**INSTRUÇÕES DA TAREFA**
No texto sobre a crise de 2008, copie o trecho de "É importante inicialmente" até "estavam sendo gestados.", inclusive, e troque "securitização" por "titularização".

**TEXTO**
|---|
A crise econômica de 2008, também conhecida como a crise do subprime, teve origem no mercado imobiliário dos Estados Unidos da América. Apesar de pouco visível, uma das mais relevantes protagonistas desta hecatombe foi uma companhia norte-americana chamada Mortage Electronic Registration Systems, Inc. (MERS, Inc.), a qual serviu como um tapume para a “podridão” de boa parte dos créditos hipotecários que ruíram e geraram um nefasto efeito dominó na economia mundial.
Se é verdade que a MERS, Inc. não teve papel relevante na gênese do problema – que nasceu com a inadimplência de créditos mal concedidos, é igualmente verdade que ela dificultou a quantificação do risco de crédito dos ativos que eram securitizados em produtos que tinham como lastro recebíveis imobiliários oriundos destas hipotecas, cuja má qualidade jurídica foi também ocultada pela MERS.
É importante inicialmente lembrar que as garantias são, antes de mais nada, institutos jurídicos, embora tenham efeitos econômicos importantes.
Com vistas ao aumento de produtividade e diminuição do custo de operação do rico mercado de securitização de créditos imobiliários, a MERS começou a operar um registro privado, paralegal, e com nefastos efeitos tanto para consumidores regulares do mercado imobiliário quanto para o próprio mercado financial, embora o sucesso inicial da empresa e a incipiente reticência das Cortes Estaduais em declarar ilegal sua atividade tenha ofuscado os problemas que estavam sendo gestados.
|---|
**MATERIAL APRESENTADO**
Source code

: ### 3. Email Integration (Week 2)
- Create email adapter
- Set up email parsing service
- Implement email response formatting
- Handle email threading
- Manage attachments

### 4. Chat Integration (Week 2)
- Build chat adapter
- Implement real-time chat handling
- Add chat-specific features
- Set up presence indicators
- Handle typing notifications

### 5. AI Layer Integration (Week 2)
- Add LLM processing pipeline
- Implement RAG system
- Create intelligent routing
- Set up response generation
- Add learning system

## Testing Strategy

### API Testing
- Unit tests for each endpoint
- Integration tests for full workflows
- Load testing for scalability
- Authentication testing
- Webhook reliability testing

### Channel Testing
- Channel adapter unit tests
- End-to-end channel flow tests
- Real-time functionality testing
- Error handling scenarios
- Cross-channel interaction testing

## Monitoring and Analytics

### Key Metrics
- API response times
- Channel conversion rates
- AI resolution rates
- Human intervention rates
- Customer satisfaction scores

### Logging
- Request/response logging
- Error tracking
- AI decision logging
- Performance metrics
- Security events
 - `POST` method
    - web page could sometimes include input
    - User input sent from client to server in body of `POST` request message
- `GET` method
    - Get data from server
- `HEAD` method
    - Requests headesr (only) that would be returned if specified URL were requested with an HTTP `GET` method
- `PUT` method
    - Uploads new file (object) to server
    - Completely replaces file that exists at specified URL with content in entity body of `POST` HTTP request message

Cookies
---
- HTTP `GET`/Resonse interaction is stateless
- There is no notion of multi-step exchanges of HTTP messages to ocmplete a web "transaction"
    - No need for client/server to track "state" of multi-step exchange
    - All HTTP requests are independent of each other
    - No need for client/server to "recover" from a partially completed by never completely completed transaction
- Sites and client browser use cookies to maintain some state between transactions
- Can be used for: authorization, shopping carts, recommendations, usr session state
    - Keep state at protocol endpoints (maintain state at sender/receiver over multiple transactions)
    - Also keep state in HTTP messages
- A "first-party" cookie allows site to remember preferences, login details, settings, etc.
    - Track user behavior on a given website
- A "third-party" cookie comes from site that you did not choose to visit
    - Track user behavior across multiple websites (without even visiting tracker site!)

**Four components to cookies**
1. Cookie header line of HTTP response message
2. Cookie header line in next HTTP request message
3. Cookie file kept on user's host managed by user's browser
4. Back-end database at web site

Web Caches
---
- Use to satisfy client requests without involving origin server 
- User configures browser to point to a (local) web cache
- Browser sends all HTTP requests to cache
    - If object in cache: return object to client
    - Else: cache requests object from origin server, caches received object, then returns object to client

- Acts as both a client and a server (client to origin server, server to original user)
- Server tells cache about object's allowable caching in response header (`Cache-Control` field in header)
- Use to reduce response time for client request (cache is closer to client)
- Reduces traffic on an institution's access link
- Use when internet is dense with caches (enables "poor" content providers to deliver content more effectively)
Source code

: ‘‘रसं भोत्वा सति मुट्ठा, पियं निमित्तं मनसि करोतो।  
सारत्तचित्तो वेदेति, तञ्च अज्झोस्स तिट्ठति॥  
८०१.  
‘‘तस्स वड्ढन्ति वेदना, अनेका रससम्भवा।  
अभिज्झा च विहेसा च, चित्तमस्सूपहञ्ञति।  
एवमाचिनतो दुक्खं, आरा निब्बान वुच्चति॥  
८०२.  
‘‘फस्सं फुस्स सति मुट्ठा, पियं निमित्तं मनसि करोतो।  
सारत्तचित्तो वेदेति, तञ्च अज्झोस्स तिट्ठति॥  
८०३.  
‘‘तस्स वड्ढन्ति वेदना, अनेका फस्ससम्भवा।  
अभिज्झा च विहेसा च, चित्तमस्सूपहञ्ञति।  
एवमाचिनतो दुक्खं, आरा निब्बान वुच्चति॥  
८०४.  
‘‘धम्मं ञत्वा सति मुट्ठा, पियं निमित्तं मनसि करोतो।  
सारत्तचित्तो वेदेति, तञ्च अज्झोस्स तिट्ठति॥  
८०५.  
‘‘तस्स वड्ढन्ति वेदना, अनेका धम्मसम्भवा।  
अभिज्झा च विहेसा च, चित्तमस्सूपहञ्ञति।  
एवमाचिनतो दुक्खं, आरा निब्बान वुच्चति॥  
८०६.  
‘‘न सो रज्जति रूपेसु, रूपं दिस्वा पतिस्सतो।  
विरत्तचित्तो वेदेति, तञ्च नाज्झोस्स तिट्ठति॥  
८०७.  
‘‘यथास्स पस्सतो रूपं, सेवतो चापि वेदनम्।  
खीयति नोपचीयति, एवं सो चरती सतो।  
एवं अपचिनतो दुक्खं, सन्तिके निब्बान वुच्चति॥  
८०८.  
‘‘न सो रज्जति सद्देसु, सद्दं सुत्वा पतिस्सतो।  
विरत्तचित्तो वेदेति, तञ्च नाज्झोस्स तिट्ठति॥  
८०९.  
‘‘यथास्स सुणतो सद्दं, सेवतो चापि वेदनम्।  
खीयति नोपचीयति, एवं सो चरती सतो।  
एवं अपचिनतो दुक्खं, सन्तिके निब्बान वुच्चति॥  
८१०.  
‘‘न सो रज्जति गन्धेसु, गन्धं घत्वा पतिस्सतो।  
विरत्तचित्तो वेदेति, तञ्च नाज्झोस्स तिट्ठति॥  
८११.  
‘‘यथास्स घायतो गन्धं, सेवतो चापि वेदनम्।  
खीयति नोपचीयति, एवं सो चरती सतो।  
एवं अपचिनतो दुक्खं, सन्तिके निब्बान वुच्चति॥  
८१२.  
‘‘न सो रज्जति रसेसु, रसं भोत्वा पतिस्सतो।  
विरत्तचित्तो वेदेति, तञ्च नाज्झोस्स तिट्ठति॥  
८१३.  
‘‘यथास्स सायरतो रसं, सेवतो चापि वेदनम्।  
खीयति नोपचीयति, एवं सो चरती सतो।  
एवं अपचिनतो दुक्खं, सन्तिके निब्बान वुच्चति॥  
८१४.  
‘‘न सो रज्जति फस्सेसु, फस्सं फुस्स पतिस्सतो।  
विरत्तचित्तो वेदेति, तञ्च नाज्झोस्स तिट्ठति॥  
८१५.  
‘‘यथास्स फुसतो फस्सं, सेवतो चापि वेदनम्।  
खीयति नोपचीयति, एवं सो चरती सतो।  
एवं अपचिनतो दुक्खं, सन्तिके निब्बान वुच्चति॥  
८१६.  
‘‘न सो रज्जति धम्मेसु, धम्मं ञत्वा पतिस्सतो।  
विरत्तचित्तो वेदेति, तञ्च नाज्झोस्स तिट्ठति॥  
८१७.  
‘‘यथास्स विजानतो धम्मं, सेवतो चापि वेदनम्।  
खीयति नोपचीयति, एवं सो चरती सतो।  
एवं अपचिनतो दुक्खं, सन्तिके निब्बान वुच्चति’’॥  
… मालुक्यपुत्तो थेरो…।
|---|
**RESPOSTA AO EXERCÍCIO**
É importante inicialmente lembrar que as garantias são, antes de mais nada, institutos jurídicos, embora tenham efeitos econômicos importantes.
Com vistas ao aumento de produtividade e diminuição do custo de operação do rico mercado de titularização de créditos imobiliários, a MERS começou a operar um registro privado, paralegal, e com nefastos efeitos tanto para consumidores regulares do mercado imobiliário quanto para o próprio mercado financial, embora o sucesso inicial da empresa e a incipiente reticência das Cortes Estaduais em declarar ilegal sua atividade tenha ofuscado os problemas que estavam sendo gestados.